Thursday, July 28, 2011
29 July 2011 accepting the fact
its been awhile after the SOT sport carnival, but then i'm still lacking rest partially is because of my coming finals which starts at 17th august~!!! and i've been helping out elaine and her crew with some video shooting~ its fun though but its oso no walk in the park..
recently i've see her a few times in an event organized by the advance diploma, and everytime i see her i never failed to escape the scene within seconds... bah thats the only thing that came into my mind, i dint wan to cause trouble anymore bah. dunno la i somehow i feel that if i'm there it'll just cause her a change of mood bah. i'm juz guessing la anyway i dint wanna take the risk bah. another reason was because of the finals bah~
anyway i've been giving it some thought about what she said, she said something like :"liking sumone doesn't mean you have to be lovers, sometimes you just have to be friends." hmm gave it sum thought and yes i agree and i'll accept it bah~ like what my auntie gracy told me~ " Don't worry! if its suppose to happen somehow something will happened for it to happen!" bah i've finally come in to agreement to it bah~
wednesday i had a flash mob and honestly i was abit shocked to find that she was there to watch.. i thought she had class though, i wanted to run but unfortunately its not possible that time, but after thinking abit i asked myself this question why cant she be here? its her freedom la~ haha~ stupid me getting worked up over things like this. by the time it started, I messed up 99, coz i was really shaking and she was just standing right in front of me =3= sometimes i find myself really pathetic, i'm not afraid of most of the things but yet something like this cause me to shake WHAT IS WRONG WITH ME?! bah i quickly escape the scene after everything was over... but at night on facebook we had a discussion which sounded more like a debate, somehow i dunno why when i'm serious about doing something i really don't care who you are dy, and i was able to put everything aside.
yesterday, i had a meeting with sam at 11am, to discuss about the thriller night's stuff, to find out that seriously most of the SSSH members doesn't want us SOT members to be involved.. its sad to hear but sadly its the truth, after pondering awhile i guess i can understand how they feel bah. coz us SOT SWC don't have much members and most of them put their studies 1st and are not willing to take risks. its sad seriously... alot of the SOT students can really sumone die in front of them and yet just look rather than helping others.

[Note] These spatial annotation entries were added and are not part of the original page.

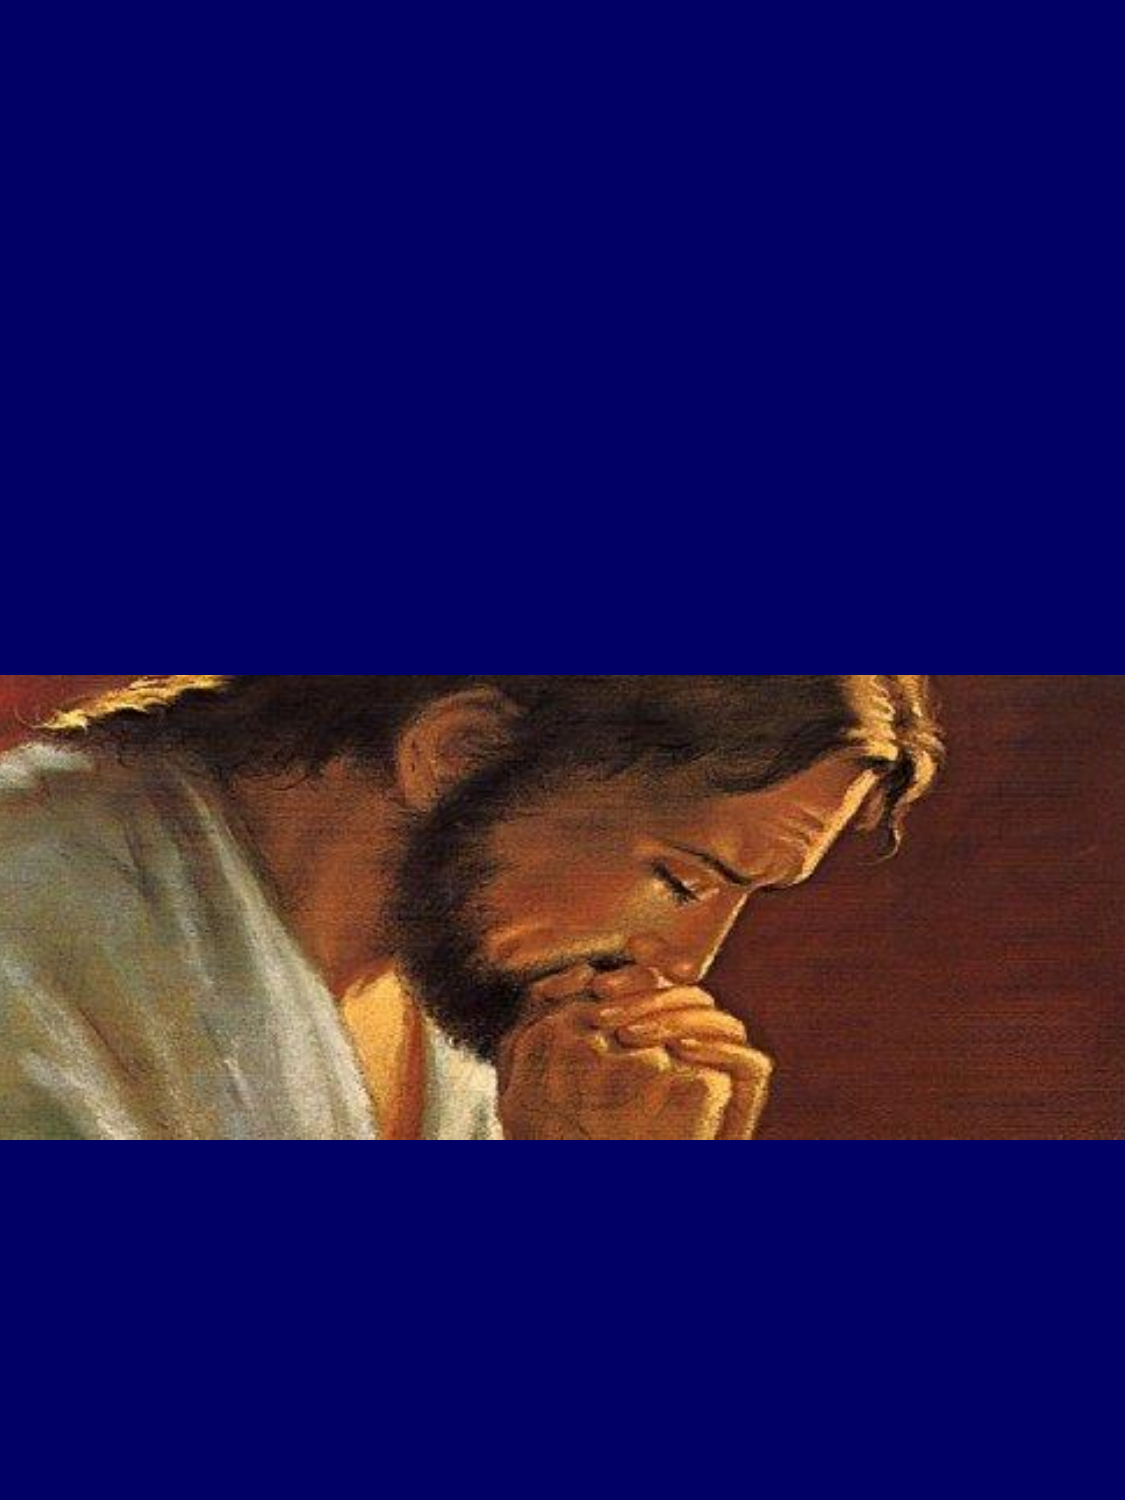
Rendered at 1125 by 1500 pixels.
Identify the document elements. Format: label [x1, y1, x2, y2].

picture [0, 515, 1125, 1174]
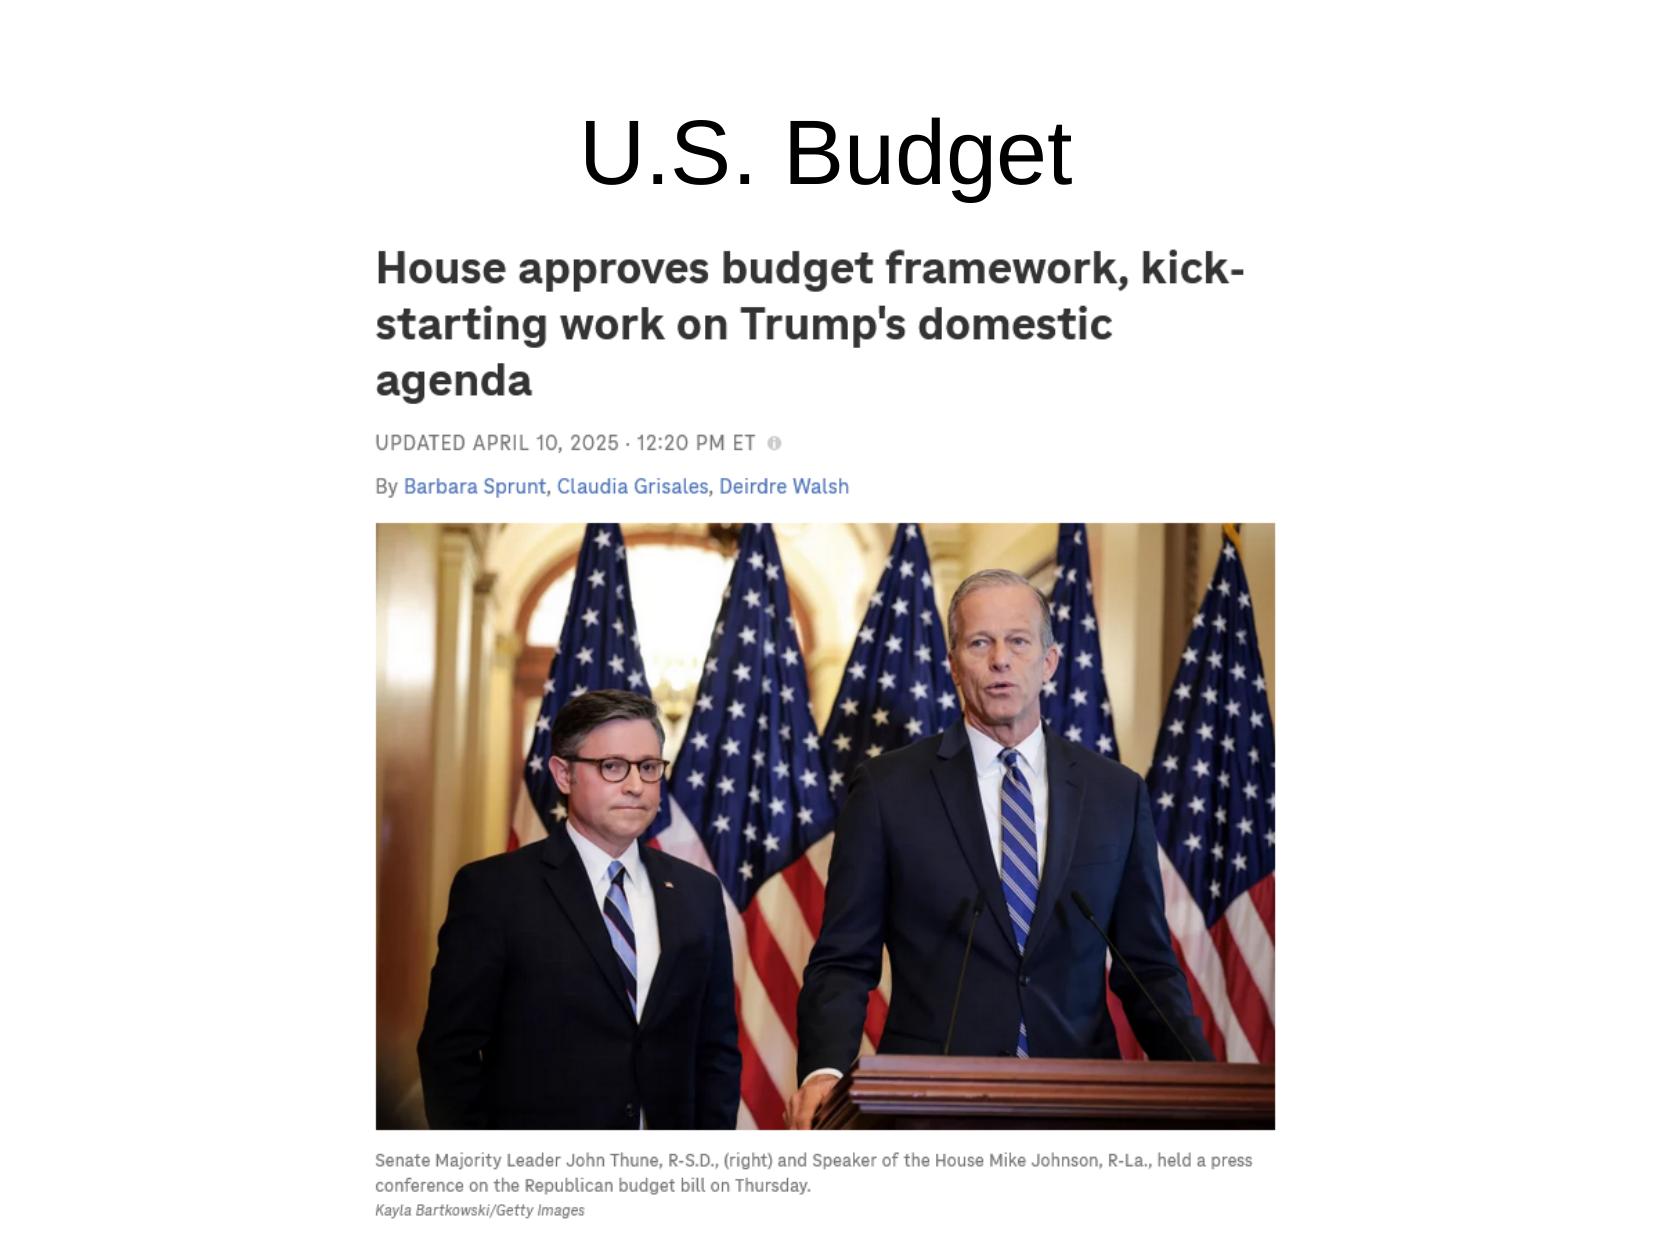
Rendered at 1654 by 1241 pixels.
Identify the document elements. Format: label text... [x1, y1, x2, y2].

title U.S. Budget [82, 49, 1571, 257]
picture [307, 219, 1350, 1241]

If possible i wanna change this! bah what can sumone like me do? as usual sam was very sociable, she did ask me about "her" stuff and how we were doing, bah.. i oso dunno how to answer everything is falling apart. And she ask me about my relationship with chanchai and other sot members, some how i felt like she was giving me some points rather than just asking about them. THX SAM haha~ 1st thing she pointed out was that i'm abit to sensitive? which yes i agree to that its been a serious problem ever since young. And sam was telling how much she love wesha and "her"~ i agree~ both of them are so helpful and loveable especially her :D haha~
later that day, went i went into SWC room to slack before our handball game, by the time i enter the room *BOOM* she was there. i was shocked for awhile though, coz usually she's not there during that time de. And somehow she was asking chanchai a few questions about the thriller night, somehow i dint know why i chipped in, and was answering her question unconsciously. until when she looked me in the eye, i woke up for awhile. but i was glad at least i was talking to her normally for that awhile.. haha~
i hope i'll be able to change this b4 i reach the age of 30. it'll be a rather serious problem if it happen like that. anyway after the discussion i had with her online, i noticed that we're not that different at all? coz during the event we met a few times even though i escape the scene but means that mayb we were looking that the same thing? or interested in the same things? hahaha~ anyway if she's only willing to like sumone then i think i can accept that i'll be liking her from here bah~ today i'll having a handball tournament, hope i'll be able to score a goal! bah~
i 've noticed she's very tried from her shooting session, i understand how tired it is because i've been helping elaine in her shooting session also. take care bah~ i really feel like cheering her a bit, bah~ finals are coming~!!! JIA YOU!!! oh yea recently this thought was floating in my mind it goes like this: ATTENTION TO THOSE PERFECTIONIST~ GO FUCK YOURSELF!!!! THE PERFECT YOU ARE SEEKING DOESN'T EXIST FOR YOU TO ACCOMPLISH!!!